SELECTED PASSAGE:
REPUBLICANS PLEDGE TO TAKE UP THE FIGHT AFTER CONGRESS RETURNS NEXT WEEK. STAGE
IS SET FOR A BITTER BATTLE.
BYLINE: ROBERT A.
ROSENBLATT and RICHARD SIMON, TIMES STAFF WRITERS
DATELINE: WASHINGTON
BODY:
Mocking the Republican bill to repeal the estate tax as a doomed "snowball
in August," President Clinton vetoed the measure Thursday, setting the stage for
a bitter election-year battle over how to use the massive budget surpluses the
country will enjoy in the coming decades.
GOP leaders promised their
first major task when Congress returns from a monthlong recess next week will be
an attempt to override the veto.
"Apparently, even death can't protect
you from the Clinton-Gore administration's insatiable desire for higher taxes,"
said Senate Majority Leader Trent Lott (R-Miss.), demonstrating some of the
high-pitched rhetoric that marks the fierce debate.
The differences
between the two parties are crystallized in the tax issue. Texas Gov. George W.
Bush declares that Republicans will bring tax relief to hard-pressed Americans.
Vice President Al Gore and his fellow Democrats denounce the estate tax
repeal and other Republican tax cut proposals as giveaways to the
wealthiest citizens.
The federal inheritance tax, dubbed the "death tax"
by the Republicans, applies to estates worth more than $ 675,000 for an
individual. The tax rate ranges from 37% to 55%, depending on the size of the
estate. The $ 675,000 exemption is scheduled to rise to $ 1 million by 2006.
The bill passed by the House and Senate would eliminate the tax in
stages, starting next year, with complete repeal by 2010.
The latest
available Internal Revenue Service data, from 1997, show that 43,000
estates--out of a total of 2.3 million--paid some inheritance taxes.
Repeal would cost the Treasury $ 105 billion in the first 10 years as
the tax is gradually withdrawn, and then $ 750 billion over the next 10 years
after repeal is complete.
The repeal bill "is wrong on grounds of
fairness. It is wrong on grounds of fiscal responsibility," Clinton said in the
East Room of the White House, where he announced the veto. "We are not against
wealth and we are not against opportunity," the president said. "If I were
against creating millionaires, I have been an abject failure in my eight years
as president," he said, jokingly.

STUDY MATERIAL:
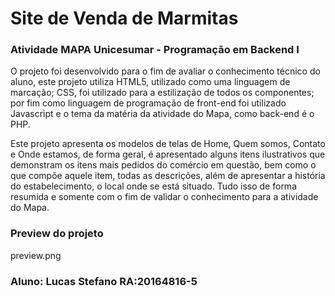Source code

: # Site de Venda de Marmitas

### Atividade MAPA Unicesumar - Programação em Backend I

O projeto foi desenvolvido para o fim de avaliar o conhecimento técnico do aluno, este projeto utiliza HTML5, utilizado como uma linguagem de marcação; CSS, foi utilizado para a estilização de todos os componentes; por fim como linguagem de programação de front-end foi utilizado Javascript e o tema da matéria da atividade do Mapa, como back-end é o PHP.

Este projeto apresenta os modelos de telas de Home, Quem somos, Contato e Onde estamos, de forma geral, é apresentado alguns itens ilustrativos que demonstram os itens mais pedidos do comércio em questão, bem como o que compõe aquele item, todas as descrições, além de apresentar a história do estabelecimento, o local onde se está situado. Tudo isso de forma resumida e somente com o fim de validar o conhecimento para a atividade do Mapa.

### Preview do projeto
preview.png

### Aluno: Lucas Stefano RA:20164816-5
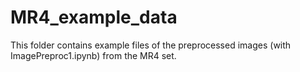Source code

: # MR4_example_data
This folder contains example files of the preprocessed images (with ImagePreproc1.ipynb) from the MR4 set.
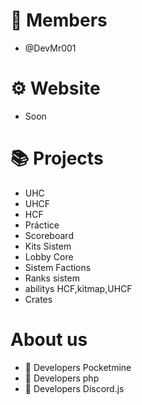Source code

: # 👥 Members
- @DevMr001
# ⚙️ Website 
- Soon

# 📚 Projects

- UHC
- UHCF
- HCF
- Práctice 
- Scoreboard
- Kits Sistem
- Lobby Core
- Sistem Factions
- Ranks sistem
- abilitys HCF,kitmap,UHCF
- Crates

# About us 
- 👑 Developers Pocketmine
- 👑 Developers php 
- 👑 Developers Discord.js 
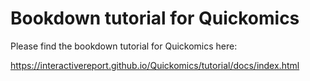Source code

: # Bookdown tutorial for Quickomics

Please find the bookdown tutorial for Quickomics here:

https://interactivereport.github.io/Quickomics/tutorial/docs/index.html

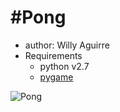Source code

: #Pong
=====
* author: Willy Aguirre
* Requirements
  + python v2.7
  + [pygame](http://www.pygame.org/download.shtml)

![Pong](https://raw.github.com/marti1125/pong/master/pong.png)
 

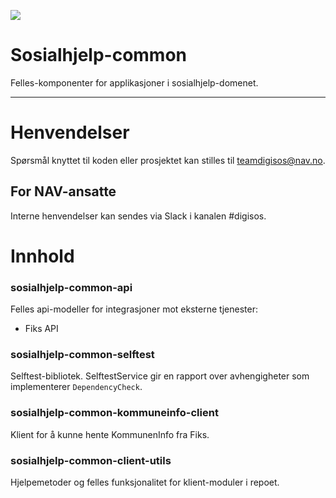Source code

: ![](https://github.com/navikt/sosialhjelp-common/workflows/Publish%20artifacts/badge.svg?branch=master)

Sosialhjelp-common
================

Felles-komponenter for applikasjoner i sosialhjelp-domenet.

---

# Henvendelser
Spørsmål knyttet til koden eller prosjektet kan stilles til teamdigisos@nav.no.

## For NAV-ansatte

Interne henvendelser kan sendes via Slack i kanalen #digisos.

# Innhold

### sosialhjelp-common-api

Felles api-modeller for integrasjoner mot eksterne tjenester:
- Fiks API

### sosialhjelp-common-selftest

Selftest-bibliotek. SelftestService gir en rapport over avhengigheter som implementerer `DependencyCheck`.

### sosialhjelp-common-kommuneinfo-client

Klient for å kunne hente KommunenInfo fra Fiks.

### sosialhjelp-common-client-utils

Hjelpemetoder og felles funksjonalitet for klient-moduler i repoet.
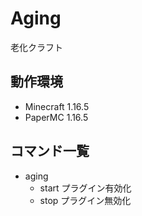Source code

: # Aging
老化クラフト

## 動作環境
- Minecraft 1.16.5
- PaperMC 1.16.5

## コマンド一覧
- aging
    - start
        プラグイン有効化
    - stop
        プラグイン無効化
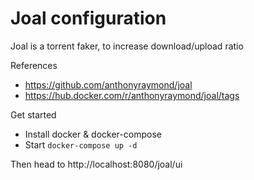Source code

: # Joal configuration

Joal is a torrent faker, to increase download/upload ratio

References

- https://github.com/anthonyraymond/joal
- https://hub.docker.com/r/anthonyraymond/joal/tags


Get started

- Install docker & docker-compose
- Start `docker-compose up -d`

Then head to http://localhost:8080/joal/ui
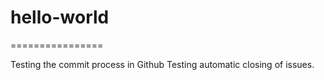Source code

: # hello-world
================

Testing the commit process in Github
Testing automatic closing of issues.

TASK:
Extend the news article on President Clinton's veto of the estate tax repeal, picking up after its final sentence. The data here comes from a different source than the article.

TASK RESPONSE:
The White House claims the super-rich
would get the most help, with 50% of the benefits going to just 3,000
families--who would enjoy an average tax savings of $ 7 million under the GOP
legislation.
But Republicans say the estimates are misleading and
contend that many owners of small businesses and family farms are threatened by
the tax. Clinton's veto "disappointed millions of Americans who worry that a
lion's share of their life's work will be passed on to the Internal Revenue
Service rather than to their families," said House Speaker J. Dennis Hastert
(R-Ill.), who promised a vote next week to override the veto "as our first
priority."
Bob Stallman, president of the American Farm Bureau
Federation, criticized the veto as a "a blow to America's hard-working farmers
and ranchers."
The estate tax repeal is one of several
measures passed by the Republican-controlled Congress over the vociferous
opposition of Clinton. He already has vetoed a bill to reduce taxes on married
couples. He also opposes two other key measures approved by Congress: a bill
cutting taxes paid by some Social Security beneficiaries and one allowing
increased contributions to individual retirement accounts and 401(k) accounts
for workers.
The Republicans are enthusiastic about the tax measures for
the fall campaign.
Bush, the GOP presidential nominee, said he would
have signed both the marriage penalty relief bill and the repeal of the estate
tax. The so-called death tax in many cases forces small companies and family
farms to go out of business, a Bush spokesman said Thursday.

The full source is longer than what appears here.